Hide vs. Mallard

This week, Rodney Hide took a complaint to the Speaker about the scuffle between Labour minister Trevor Mallard and National MP Tau Henare, in which the former admitted assaulting the latter, as NZPA reported:

ACT leader Rodney Hide says he will go to the police if his privileges complaint over the stoush between Trevor Mallard and Tau Henare goes unheard.Mr Hide said last week he would lay a breach of privilege complaint with Speaker Margaret Wilson over the altercation which saw Mr Mallard punch Mr Henare.

Hide has posted his full letter to Wilson at his blog. In keeping with Hide’s new image of being nice to everyone, he bends over to compliment Mallard to begin with:

I feel sorry for Trevor. I have known him for over a decade. He is a boisterous, aggressive and, at times, nasty Member of Parliament. As the Prime Minister would say, “That’s Trevor!” But he has never to my knowledge been physically violent. His punch is definitely out of character and I can’t imagine what he was thinking at the time.

Ah well, so why take a complaint then? Hide goes on:

We can’t ignore the incident and by implication say punching someone in Parliament is okay as long as you apologise or whatever other excuse can be proffered. As the TV ads implore us – it’s never okay. It’s what you do now Madam Speaker that counts. It’s not just the signal it sends the country; it is also the signal it sends MPs. What happens now if an MP threatens to punch another MP? We would have to act against that – but we would look hypocritical if we did nothing when actual punches were thrown.

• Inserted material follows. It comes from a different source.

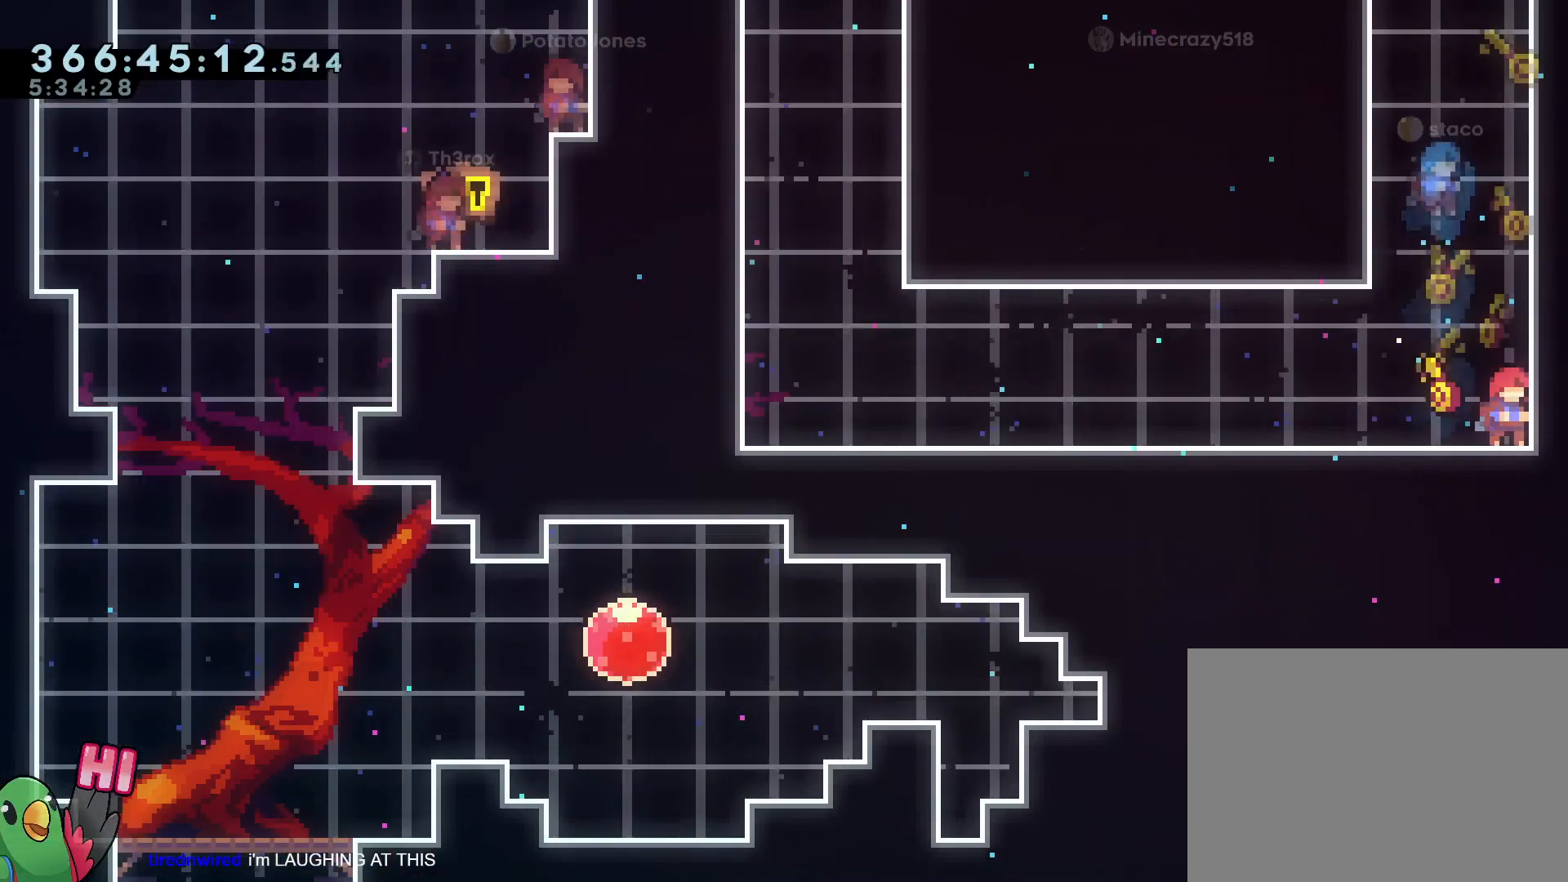
{"buttons": ["Y"], "left_stick": "up", "right_stick": "center", "events": [[34, "left_stick", "center"], [334, "left_stick", "up"], [434, "Y", "down"]]}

Hide continues in a similar vein, justifying why he was late in filing the complaint and urging the Speaker to take action. Frankly, I think Hide’s move is foolish. It’s one thing to change one’s image and be a “nice guy”, but quite another to become all sanctimonious about others’ conduct. Personally, I think Mallard should have been charged with assault, but I think the public mood is more divided. Mallard took the first opportunity to do a mea culpa and apologise for his actions, an attitude which New Zealanders will usually respect from someone who has made a mistake. Compare the arrogance shown by David Benson-Pope who continually refused to admit he was in the wrong, before finally being brought down.

In any case, jurisdiction over such matters does not rest with Hide. He was not the one assaulted, nor is he an MP in the Labour or National parties. Neither is he a Conduct Czar for all of Parliament. Perhaps it would help if I put it this way: will gunning for Mallard get ACT any more support? The answer is clearly no. Suggestion: the We’re Here to Help film on the ill-conduct of the IRD comes out this Thursday. Use this as a hook to talk about tax, tax, tax. An ACT issue – not a non-issue.